_Stored data entries_.
=-=-=-=-=

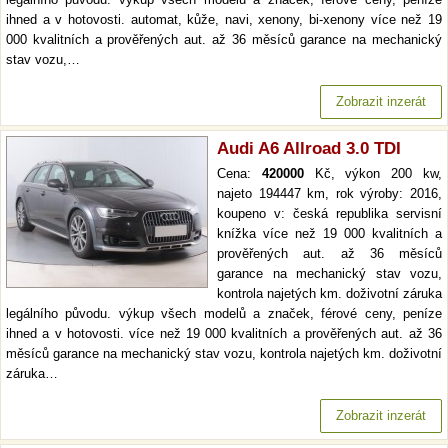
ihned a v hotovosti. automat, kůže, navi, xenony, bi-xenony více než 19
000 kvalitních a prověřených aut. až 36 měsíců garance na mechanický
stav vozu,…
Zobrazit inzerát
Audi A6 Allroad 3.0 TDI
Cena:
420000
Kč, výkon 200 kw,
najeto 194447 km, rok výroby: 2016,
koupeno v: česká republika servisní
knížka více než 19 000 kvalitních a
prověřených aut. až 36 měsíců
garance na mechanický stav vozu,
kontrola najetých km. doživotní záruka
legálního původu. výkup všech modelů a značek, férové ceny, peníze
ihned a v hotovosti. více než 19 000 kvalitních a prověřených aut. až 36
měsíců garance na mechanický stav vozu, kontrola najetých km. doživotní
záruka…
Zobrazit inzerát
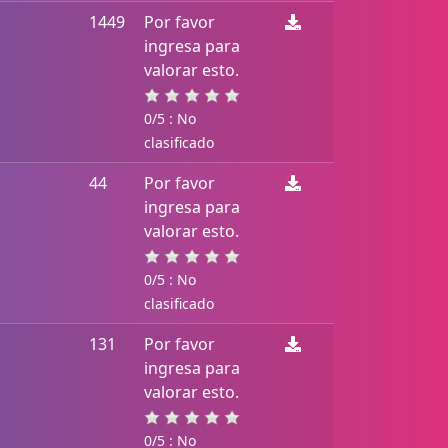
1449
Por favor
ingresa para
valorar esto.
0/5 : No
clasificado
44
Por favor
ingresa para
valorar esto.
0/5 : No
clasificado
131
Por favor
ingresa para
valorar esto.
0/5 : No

=-=-=-=-=

Tally the lines above that contain "ihned"; give only the number.

_SOLUTION TO THE EXERCISE_. 2